500 Millionen für IT - aber nicht für Hessen

"Hätten wir mehr Geld, würden wir auch mehr machen"

08. April 2009
Thomas Pelkmann ist freier Journalist in Köln.
Konjunkturprogramme wie das der Bundesregierung über 500 Millionen Euro gibt es in Hessen nicht. Die Liste aktueller IT-Projekte ist trotzdem lang. Horst Westerfeld, CIO des Landes, hätte auch noch mehr Ideen, sollte es Konjunkturspritzen für die IT in seinem Bundesland geben. Zweiter Teil unserer Serie "Konjunkturpakete im Public Sector".
Horst Westerfeld, CIO des Landes Hessen: "Breitbandtechnologie hilft auch dezentral aufgestellten Verwaltungen."
Horst Westerfeld, CIO des Landes Hessen: "Breitbandtechnologie hilft auch dezentral aufgestellten Verwaltungen."

Inwieweit partizipiert das Land Hessen am Investitionsprogramm der Bundesregierung?

Ich finde im Programm nichts, was den Ländern direkt oder indirekt zugute kommt. Es ist schön zu hören, dass die Ressorts des Bundes davon profitieren, etwa im Bereich "Green IT" oder bei der Erneuerung von Rechenzentren. Ich begrüße es auch, dass der Bund im Bereich Sicherheit mehr unternimmt und die Netze des Bundes modernisiert. Aber direkte Auswirkungen des Programms auf unser Land? Nein.

Planen Sie in Hessen vergleichbare Investitionen?

Im Konjunkturprogramm II sind IT-Investitionen ausgenommen, und insofern wird es im Rahmen dieses Programms keine speziellen Projekte geben. Das gilt zum Beispiel auch für Infrastrukturmaßnahmen in Ländern und Kommunen. Deswegen wird auf Europaebene und von einigen im Land schon vom Konjunkturprogramm III gesprochen, in dessen Rahmen man auch in den Ländern und Kommunen einiges für die IT tun könnte. Das würde ich begrüßen. Nehmen wir zum Beispiel die Breitbandtechnologie. Die hilft nicht nur Unternehmen und Bürgern, sondern auch dezentral aufgestellten Verwaltungen, Kommunen, Schulen, Feuerwehren ... Hier gibt es unterschiedliche Prioritäten. Der EU-Gipfel setzt auf Breitbandverkabelung, auch die Bundesregierung hat ein solches Programm. Beide sind aber eher langfristig angelegt und werden daher kurzfristig kaum helfen.

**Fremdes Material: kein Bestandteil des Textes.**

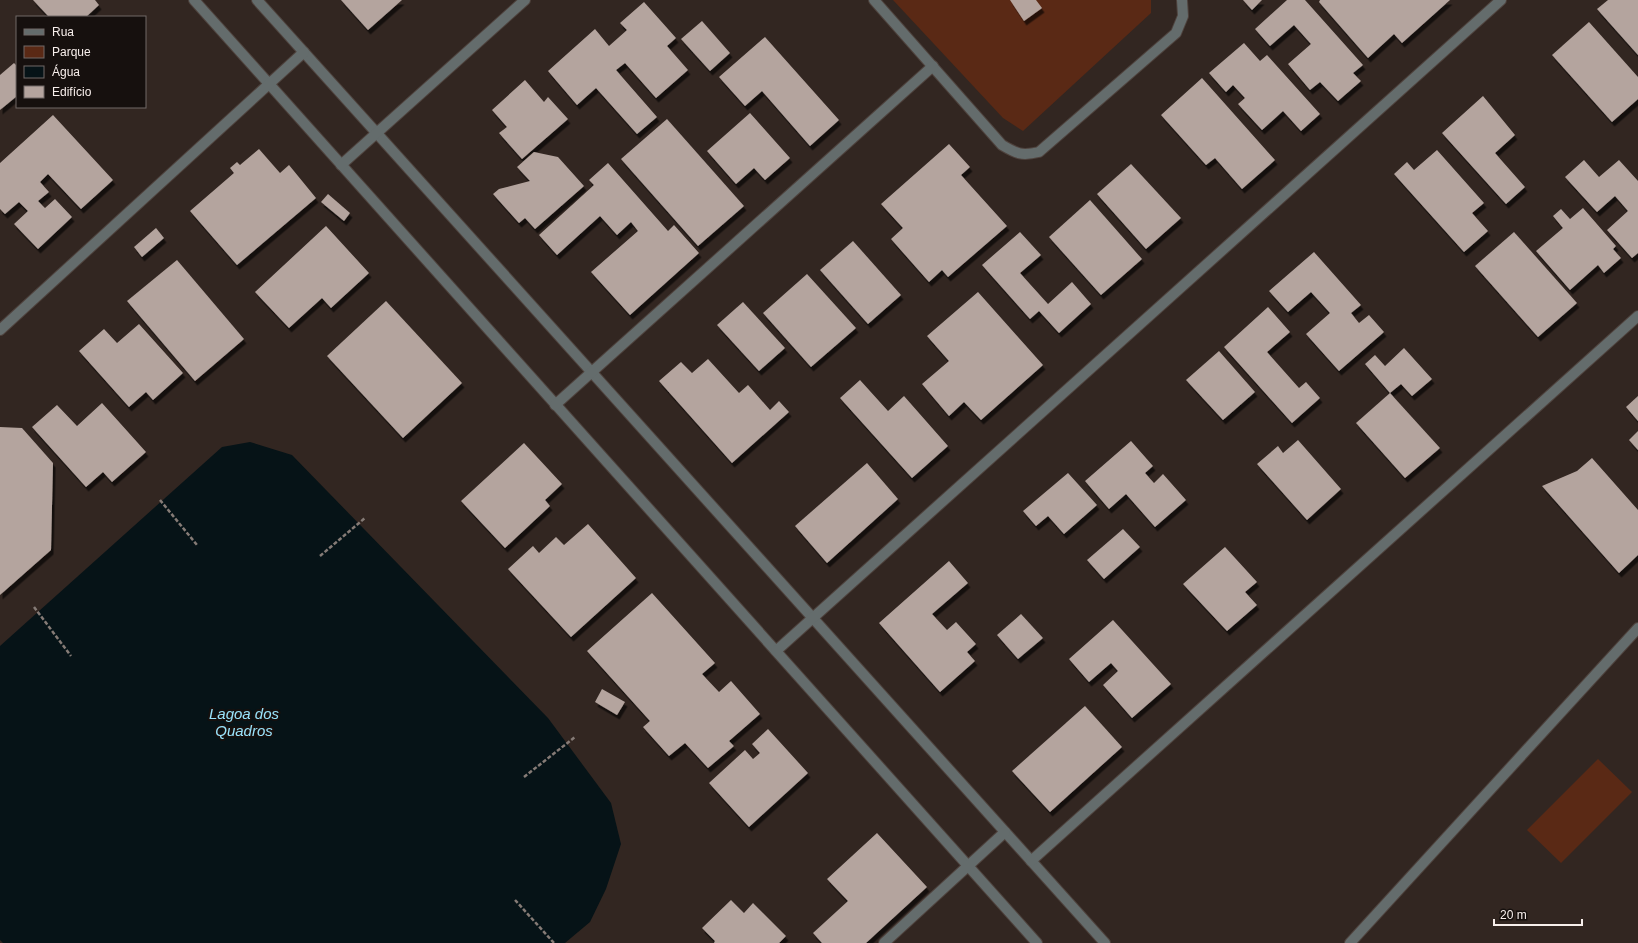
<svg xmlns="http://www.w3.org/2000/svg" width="1638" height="943" font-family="Helvetica,sans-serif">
<defs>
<filter id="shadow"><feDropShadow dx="2.5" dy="4.5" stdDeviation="0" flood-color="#0009"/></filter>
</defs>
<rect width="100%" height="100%" fill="#322621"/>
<g fill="#5a2915">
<polygon points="893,0 1151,0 1151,13 1023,131 1003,118"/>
<polygon points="1598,759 1632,792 1561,863 1527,830"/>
</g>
<polygon fill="#061317" points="250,442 292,455 548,718 611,803 621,844 606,889 590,922 565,943 3,943 0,940 0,646 222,447"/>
<g fill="#b4a49e" filter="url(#shadow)">
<polygon points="33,0 95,0 99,5 86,17 49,17"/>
<polygon points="341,0 402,0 368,30"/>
<polygon points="1010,0 1036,0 1042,8 1024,21"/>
<polygon points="1243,0 1262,0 1252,10"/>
<polygon points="1287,0 1305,0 1363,65 1353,73 1361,81 1338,101 1320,82 1310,90 1288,64 1311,44 1294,25 1270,46 1255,29"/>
<polygon points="1320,0 1450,0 1402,43 1394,34 1368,58 1319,2"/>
<polygon points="1608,0 1638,0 1638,55 1597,9"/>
<polygon points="644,2 676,38 667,46 688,70 656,98 625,63 616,70 657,117 637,134 596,88 577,105 548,71 595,29 609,46 627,30 620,23"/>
<polygon points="702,21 730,53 710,71 681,39"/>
<polygon points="1589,22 1638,77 1638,99 1612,122 1552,55"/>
<polygon points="765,37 839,120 810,146 762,91 745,106 719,77"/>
<polygon points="1244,43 1260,61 1267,55 1320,114 1301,131 1283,111 1262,130 1238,104 1245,98 1233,85 1226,92 1209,73"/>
<polygon points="14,63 17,66 17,96 0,110 0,75"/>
<polygon points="1202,78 1275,160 1242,189 1215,158 1206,165 1161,115"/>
<polygon points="525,80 544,102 548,97 568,119 522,159 499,133 507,127 492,110"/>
<polygon points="1483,96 1515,135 1495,153 1525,187 1506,204 1442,133"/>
<polygon points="750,113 790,158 765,180 754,168 736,184 707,151"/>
<polygon points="53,115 113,180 81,209 48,174 40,182 49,192 38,201 45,208 55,199 72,217 38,249 14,224 28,211 19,202 5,214 0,209 0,163"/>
<polygon points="667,119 744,206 698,246 621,159"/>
<polygon points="949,144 970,167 961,175 1007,226 948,277 942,270 929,282 891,239 903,228 881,204"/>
<polygon points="259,149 280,173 289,165 316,198 237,265 190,211 234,173 230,168 237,162 240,165"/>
<polygon points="1437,150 1484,203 1472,213 1488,231 1464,252 1394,174 1407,162 1414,170"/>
<polygon points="534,152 558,157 584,186 535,229 525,218 519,223 493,194 499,189 530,181 517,167"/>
<polygon points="1584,160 1599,177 1619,160 1638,181 1638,253 1632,258 1607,230 1628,211 1615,196 1597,212 1565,177"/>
<polygon points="608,163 668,231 674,225 699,253 630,315 591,272 638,231 631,222 617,235 600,216 557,255 539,235 594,185 589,180"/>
<polygon points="1131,164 1181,218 1146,249 1097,194"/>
<polygon points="328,194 350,213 344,221 321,202"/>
<polygon points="1090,200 1142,259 1101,295 1049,237"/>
<polygon points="1583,208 1616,246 1613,249 1621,258 1604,273 1598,265 1570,290 1536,251 1563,228 1553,216 1561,209 1570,219"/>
<polygon points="326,226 369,273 331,308 322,298 289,328 255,292"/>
<polygon points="156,228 164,238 142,257 134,247"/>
<polygon points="1020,232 1041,255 1020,273 1048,304 1072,282 1091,304 1059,333 1039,311 1030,319 982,265"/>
<polygon points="1514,232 1577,303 1538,337 1475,266"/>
<polygon points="853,241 901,295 868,324 820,270"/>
<polygon points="1314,252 1361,305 1351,313 1359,323 1369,315 1384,332 1339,371 1306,334 1330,313 1311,292 1288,312 1269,291"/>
<polygon points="177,260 244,339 195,381 127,301"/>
<polygon points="807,274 856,328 811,367 763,313"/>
<polygon points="978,292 1043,365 981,420 964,402 949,416 922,384 949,361 927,336"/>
<polygon points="386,301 462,383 403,438 327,356"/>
<polygon points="743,302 785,348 759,371 717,325"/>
<polygon points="1268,307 1290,332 1267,352 1299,388 1306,382 1320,398 1292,423 1224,347"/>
<polygon points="139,324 183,373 153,400 146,392 129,407 79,351 104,329 117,343"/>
<polygon points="1404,348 1432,379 1412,396 1401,384 1390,393 1365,364 1375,355 1385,366"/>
<polygon points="1219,351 1255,392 1223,420 1186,380"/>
<polygon points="708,359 739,393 748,385 770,410 779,401 789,412 732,463 659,381 681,362 692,373"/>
<polygon points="860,380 888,411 904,396 948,446 912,478 840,398"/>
<polygon points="1390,393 1440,448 1405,478 1356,423"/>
<polygon points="1638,396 1638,421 1626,407"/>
<polygon points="102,403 146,452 112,482 103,472 86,487 32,427 57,405 77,426"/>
<polygon points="0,427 22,428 53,463 51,550 0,595"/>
<polygon points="1638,431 1638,450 1629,440"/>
<polygon points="1298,440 1341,489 1307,520 1257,464 1278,446 1283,453"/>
<polygon points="1131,441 1153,466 1145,473 1154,483 1163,474 1186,500 1155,527 1126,494 1109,509 1085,481"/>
<polygon points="524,443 562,484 545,500 550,506 505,548 461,501"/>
<polygon points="1592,458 1638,510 1638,555 1619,573 1542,486 1577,471"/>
<polygon points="867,463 898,499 827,563 795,526"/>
<polygon points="1068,473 1097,505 1064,534 1048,516 1036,526 1023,511"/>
<polygon points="588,524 636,578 571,637 508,569 533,546 539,553 556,537 564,545"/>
<polygon points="1123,529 1140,547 1104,579 1087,560"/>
<polygon points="1225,547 1257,582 1245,592 1257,605 1227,631 1183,584"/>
<polygon points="949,561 968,583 932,614 947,630 956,622 976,644 967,652 975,661 940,692 879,623"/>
<polygon points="652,593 715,663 702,674 719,692 731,681 760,714 729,741 734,746 708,768 685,743 669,756 643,727 650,721 587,651"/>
<polygon points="1021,614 1043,638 1018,659 997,635"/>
<polygon points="1113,620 1171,684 1132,718 1103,685 1118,671 1111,663 1089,682 1069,659"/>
<polygon points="602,689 625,702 617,715 595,702"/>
<polygon points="1085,706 1122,747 1050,812 1012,771"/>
<polygon points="768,729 808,773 749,827 709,783 745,750 753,759 760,753 752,744"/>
<polygon points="877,833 927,887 866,943 822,943 813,933 848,901 827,879"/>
<polygon points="731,900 744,913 753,903 786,936 779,943 714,943 715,941 702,928"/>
</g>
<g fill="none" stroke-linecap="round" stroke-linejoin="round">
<g stroke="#4e423d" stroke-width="12">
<g id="minor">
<polyline points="194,0 1037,943"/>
<polyline points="257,0 1105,943"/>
<path d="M 874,0 L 1002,145 C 1017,154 1022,156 1039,152 L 1176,33 L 1183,16 L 1182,0"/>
<polyline points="341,165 525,0"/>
<polyline points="0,330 304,52"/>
<polyline points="555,405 933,66"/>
<polyline points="776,651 1501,0"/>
<polyline points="1031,861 1638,316"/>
<polyline points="884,943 1005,832"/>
<polyline points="1350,943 1638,628"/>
</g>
</g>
<g stroke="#857b76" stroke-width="2.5" stroke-dasharray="4 2" stroke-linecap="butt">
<polyline points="160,500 197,545"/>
<polyline points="320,556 365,518"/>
<polyline points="34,607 71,656"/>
<polyline points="524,777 575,737"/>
<polyline points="515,900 554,943"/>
</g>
<use href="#minor" stroke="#646c6c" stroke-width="10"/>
</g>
<g text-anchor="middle" stroke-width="4" stroke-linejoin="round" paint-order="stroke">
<g font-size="15" font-style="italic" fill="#99e2fa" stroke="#16100e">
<text x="244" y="719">Lagoa dos<tspan x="244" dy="17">Quadros</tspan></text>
</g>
</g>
<rect x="16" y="16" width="130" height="92" fill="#16100e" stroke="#706967"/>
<rect x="24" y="29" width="20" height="6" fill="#646c6c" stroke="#706967"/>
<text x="52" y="36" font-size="12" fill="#f8efec">Rua</text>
<rect x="24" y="46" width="20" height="12" fill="#5a2915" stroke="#706967"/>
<text x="52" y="56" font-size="12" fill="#f8efec">Parque</text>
<rect x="24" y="66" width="20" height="12" fill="#061317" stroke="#706967"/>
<text x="52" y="76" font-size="12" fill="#f8efec">Água</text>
<rect x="24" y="86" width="20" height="12" fill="#b4a49e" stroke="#706967"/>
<text x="52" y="96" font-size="12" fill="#f8efec">Edifício</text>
<path d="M1494 919v6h88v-6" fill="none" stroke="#f8efec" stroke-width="2"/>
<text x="1500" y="919" font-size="12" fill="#f8efec" stroke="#16100e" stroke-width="3" paint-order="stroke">20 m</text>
</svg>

Aber der EU-Gipfel Anfang März hat unter anderem Investitionen in die Breitbandvernetzung beschlossen.

Es wäre schön, wenn das auch kurzfristig umgesetzt würde. Die Haushaltsplanung für 2009 ist ja schon gelaufen und man müsste relativ schnell aktiv werden, um wenigstens in 2010 etwas Konkretes vorweisen zu können.

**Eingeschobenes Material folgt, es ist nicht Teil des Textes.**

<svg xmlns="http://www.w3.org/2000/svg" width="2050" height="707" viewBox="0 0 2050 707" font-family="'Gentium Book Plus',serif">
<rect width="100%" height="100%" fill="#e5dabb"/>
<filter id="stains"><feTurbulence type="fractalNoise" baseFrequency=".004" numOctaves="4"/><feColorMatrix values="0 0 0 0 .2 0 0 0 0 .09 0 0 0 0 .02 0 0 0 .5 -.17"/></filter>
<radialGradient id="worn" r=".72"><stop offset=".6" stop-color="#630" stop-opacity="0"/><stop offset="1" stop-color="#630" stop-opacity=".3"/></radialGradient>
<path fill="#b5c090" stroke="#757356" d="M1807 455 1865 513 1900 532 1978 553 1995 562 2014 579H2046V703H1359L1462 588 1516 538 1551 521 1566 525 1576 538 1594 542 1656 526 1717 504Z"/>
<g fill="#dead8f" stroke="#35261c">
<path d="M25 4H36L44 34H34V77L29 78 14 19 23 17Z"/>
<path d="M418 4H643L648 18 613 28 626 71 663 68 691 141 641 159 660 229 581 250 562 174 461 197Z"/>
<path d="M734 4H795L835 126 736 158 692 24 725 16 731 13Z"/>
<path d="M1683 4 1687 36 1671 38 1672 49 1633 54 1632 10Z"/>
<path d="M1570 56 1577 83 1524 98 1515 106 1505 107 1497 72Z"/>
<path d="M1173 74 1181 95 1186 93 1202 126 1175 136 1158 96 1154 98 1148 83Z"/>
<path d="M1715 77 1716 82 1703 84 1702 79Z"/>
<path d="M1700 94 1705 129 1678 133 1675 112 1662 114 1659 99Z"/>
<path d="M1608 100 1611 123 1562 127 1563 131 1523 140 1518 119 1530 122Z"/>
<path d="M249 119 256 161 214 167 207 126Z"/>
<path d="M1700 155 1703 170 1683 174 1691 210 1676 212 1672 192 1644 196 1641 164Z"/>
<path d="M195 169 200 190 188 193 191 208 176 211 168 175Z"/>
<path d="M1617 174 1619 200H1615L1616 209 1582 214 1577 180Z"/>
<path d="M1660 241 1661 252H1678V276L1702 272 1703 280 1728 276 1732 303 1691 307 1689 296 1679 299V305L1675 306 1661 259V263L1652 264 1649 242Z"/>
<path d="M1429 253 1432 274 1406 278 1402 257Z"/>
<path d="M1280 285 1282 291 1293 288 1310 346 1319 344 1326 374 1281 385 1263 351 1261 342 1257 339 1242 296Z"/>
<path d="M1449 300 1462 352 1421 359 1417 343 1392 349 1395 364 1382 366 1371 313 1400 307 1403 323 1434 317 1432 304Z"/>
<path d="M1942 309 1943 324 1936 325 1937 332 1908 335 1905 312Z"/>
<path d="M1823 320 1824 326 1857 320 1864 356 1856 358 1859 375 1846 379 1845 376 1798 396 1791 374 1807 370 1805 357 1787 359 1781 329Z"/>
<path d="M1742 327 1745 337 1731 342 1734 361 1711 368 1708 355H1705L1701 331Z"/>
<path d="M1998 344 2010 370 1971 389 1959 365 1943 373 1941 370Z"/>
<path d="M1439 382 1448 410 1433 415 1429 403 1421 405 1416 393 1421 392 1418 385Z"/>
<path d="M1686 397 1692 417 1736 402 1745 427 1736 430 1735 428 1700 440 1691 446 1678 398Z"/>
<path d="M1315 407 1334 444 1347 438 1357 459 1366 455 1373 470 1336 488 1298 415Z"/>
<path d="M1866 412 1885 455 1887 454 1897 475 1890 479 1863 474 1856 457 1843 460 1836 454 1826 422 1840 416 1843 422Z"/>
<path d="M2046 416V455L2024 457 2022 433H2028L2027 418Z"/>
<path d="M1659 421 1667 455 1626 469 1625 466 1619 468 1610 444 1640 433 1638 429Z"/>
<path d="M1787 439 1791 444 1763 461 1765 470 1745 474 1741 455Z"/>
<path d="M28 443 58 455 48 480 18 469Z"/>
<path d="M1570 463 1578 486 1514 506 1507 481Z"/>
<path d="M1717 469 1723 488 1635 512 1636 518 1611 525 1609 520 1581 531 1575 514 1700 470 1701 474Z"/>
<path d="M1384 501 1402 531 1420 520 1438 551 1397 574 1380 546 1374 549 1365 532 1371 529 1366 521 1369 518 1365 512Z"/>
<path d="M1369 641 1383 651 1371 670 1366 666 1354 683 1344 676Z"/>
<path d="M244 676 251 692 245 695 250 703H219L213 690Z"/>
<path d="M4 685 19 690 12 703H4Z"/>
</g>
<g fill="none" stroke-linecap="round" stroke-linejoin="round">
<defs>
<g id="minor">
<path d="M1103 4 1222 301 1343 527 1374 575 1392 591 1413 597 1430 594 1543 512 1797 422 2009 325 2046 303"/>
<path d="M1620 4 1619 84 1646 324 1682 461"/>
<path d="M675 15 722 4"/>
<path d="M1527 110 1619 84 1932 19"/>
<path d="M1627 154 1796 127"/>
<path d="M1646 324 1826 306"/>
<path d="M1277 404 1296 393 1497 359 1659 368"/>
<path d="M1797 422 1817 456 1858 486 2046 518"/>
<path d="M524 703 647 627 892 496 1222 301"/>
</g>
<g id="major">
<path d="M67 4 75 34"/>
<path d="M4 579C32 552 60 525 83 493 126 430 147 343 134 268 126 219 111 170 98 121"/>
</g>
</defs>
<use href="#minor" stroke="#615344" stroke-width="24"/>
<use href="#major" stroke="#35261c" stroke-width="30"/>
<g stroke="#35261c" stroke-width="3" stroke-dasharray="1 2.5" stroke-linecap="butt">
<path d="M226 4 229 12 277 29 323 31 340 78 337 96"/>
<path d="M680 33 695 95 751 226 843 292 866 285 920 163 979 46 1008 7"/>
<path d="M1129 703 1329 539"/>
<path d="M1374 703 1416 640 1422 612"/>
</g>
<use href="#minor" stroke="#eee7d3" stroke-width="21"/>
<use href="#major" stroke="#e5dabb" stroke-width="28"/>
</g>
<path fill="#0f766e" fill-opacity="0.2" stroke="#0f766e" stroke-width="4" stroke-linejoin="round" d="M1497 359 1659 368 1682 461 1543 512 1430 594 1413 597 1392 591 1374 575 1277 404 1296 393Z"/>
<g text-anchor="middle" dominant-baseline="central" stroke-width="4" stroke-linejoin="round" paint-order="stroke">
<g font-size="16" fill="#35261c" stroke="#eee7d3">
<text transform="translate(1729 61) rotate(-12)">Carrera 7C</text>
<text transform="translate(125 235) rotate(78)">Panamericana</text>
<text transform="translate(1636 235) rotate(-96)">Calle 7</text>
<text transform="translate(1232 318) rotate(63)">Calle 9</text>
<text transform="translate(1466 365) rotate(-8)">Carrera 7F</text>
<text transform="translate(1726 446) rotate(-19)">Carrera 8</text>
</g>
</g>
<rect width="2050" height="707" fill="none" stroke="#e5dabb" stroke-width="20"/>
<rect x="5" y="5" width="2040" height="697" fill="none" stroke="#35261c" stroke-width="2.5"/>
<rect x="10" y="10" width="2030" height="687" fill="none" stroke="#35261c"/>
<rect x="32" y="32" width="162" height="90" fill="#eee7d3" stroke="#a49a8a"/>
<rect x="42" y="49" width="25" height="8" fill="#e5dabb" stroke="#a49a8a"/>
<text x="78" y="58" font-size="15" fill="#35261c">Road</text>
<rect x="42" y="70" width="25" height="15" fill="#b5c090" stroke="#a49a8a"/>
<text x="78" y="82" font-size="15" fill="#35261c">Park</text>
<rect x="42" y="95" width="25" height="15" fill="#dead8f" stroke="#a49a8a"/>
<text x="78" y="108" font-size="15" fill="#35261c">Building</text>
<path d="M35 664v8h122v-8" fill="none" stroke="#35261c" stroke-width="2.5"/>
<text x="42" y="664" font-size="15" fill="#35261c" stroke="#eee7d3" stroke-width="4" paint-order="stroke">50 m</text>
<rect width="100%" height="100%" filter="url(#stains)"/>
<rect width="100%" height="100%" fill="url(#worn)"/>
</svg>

Für dieses Jahr spielen diese Investitionsentscheidungen also keine Rolle?

Es gibt einen Bundes-Katalog mit 15 Maßnahmen. Da ist aber nur sehr verhalten davon die Rede, wann und wie man da was bekommt. Also: Ich begrüße das Paket und hoffe, dass tatsächlich bald mit der Umsetzung begonnen wird.